_PASSAGE FOR REVIEW_.
►
No one could ever quite figure out the Skinner sisters. Both in their 90s, they’d been raised in the same house, both married, then after 50-plus years both were widowed within months of each other so they moved into a big old two-story house on the east edge of town. But that’s where the similarities came to a crashing halt. Maude, the older sister, was just about as kind a lady as you could find, the type that you figured God was surely having a good day when He made her. Lola, on the other hand, was the very definition of meanness.
Lola chewed out paperboys, the Schwan’s man, the postmaster, the UPS delivery guy, the checkers at the grocery store, and just about every soul who had the misfortune to run into her. Look up “crab” in the dictionary and there just might be a picture of Lola. All of which caused Maude to spend the final years of her life apologizing and trying to somehow make up for her sister. Lola would destroy it then Maude would come along behind her and try to patch things up.
I remember the day we got a new preacher and Lola had a fit because he wouldn’t stay behind the pulpit. She confronted the young clergy after the service and told him, “We put that pulpit there for you to preach behind. We don’t need to wandering all over the place like a wild steer,” then huffed her way homeward. This was the poor guy’s first preaching assignment and it shook him a good deal to think that he’d have to follow his new church’s strictures so closely. Maude had overheard her sister’s rude tirade and went to see him that evening. She told the young minister, “Pastor, my sister didn’t like the last preacher because he entered down the right aisle instead of the left, and the one before him was guilty of the sin wearing a rainbow-colored vestment.” She added that some 20 years ago her sister had stopped attending church because the minister put a long “a” on the word “amen.”
And the real mystery is how two such different ladies could have been spawned from the same womb. There was of course some speculation that Lola wasn’t born at all but simply appeared on some dark night when God was busy elsewhere.
◄
_TASKS TO COMPLETE_.
a. Condense the paragraph of the Skinner sisters story that begins "Lola chewed out paperboys," keeping its main facts.
b. Transcribe the stretch of the Skinner sisters story from "Lola chewed out" through "patch things up.".
The data entries come from a separate source.

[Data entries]
►
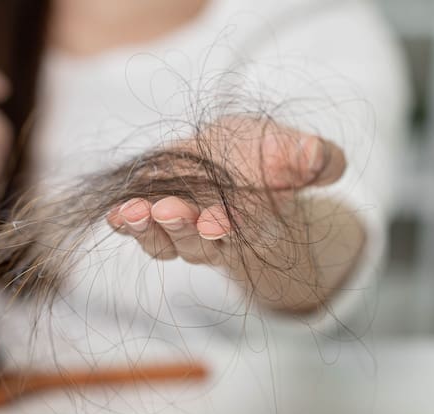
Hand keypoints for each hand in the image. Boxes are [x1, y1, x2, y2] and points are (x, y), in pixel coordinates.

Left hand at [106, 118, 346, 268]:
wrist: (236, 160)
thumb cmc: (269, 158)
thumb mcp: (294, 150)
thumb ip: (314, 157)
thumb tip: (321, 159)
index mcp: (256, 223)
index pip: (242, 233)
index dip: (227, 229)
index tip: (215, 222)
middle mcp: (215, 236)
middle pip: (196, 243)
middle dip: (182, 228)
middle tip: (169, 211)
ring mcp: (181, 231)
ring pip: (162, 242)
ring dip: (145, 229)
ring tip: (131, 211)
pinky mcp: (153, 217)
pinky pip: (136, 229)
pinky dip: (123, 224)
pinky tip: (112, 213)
◄
►
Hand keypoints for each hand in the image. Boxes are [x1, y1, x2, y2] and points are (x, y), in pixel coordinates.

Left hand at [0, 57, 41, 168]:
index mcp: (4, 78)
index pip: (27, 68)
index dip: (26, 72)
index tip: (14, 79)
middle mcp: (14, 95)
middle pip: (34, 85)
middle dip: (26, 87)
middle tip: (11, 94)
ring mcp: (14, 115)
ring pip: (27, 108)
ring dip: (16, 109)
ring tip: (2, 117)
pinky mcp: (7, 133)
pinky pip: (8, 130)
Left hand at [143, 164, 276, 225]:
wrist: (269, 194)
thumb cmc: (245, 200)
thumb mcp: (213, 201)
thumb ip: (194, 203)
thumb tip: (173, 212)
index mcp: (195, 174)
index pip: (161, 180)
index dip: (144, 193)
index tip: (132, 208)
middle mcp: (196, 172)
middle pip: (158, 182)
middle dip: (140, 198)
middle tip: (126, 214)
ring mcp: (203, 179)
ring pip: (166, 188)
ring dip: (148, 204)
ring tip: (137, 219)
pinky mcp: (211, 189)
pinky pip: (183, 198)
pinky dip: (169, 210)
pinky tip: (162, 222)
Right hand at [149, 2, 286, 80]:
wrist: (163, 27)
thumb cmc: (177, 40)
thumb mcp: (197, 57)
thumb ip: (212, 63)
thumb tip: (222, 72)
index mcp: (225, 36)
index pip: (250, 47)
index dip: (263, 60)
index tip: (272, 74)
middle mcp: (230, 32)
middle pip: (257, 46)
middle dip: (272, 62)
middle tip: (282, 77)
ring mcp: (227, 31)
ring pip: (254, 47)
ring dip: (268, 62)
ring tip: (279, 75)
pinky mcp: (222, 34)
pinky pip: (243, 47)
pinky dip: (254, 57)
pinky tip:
◄
_RESULTS_.
a. Lola scolded nearly everyone she met, including paperboys, the Schwan's man, the postmaster, the UPS delivery guy, and grocery checkers. Because of her crabbiness, Maude spent her final years apologizing for her sister and trying to patch up the damage Lola caused.

b.
Lola chewed out paperboys, the Schwan’s man, the postmaster, the UPS delivery guy, the checkers at the grocery store, and just about every soul who had the misfortune to run into her. Look up “crab” in the dictionary and there just might be a picture of Lola. All of which caused Maude to spend the final years of her life apologizing and trying to somehow make up for her sister. Lola would destroy it then Maude would come along behind her and try to patch things up.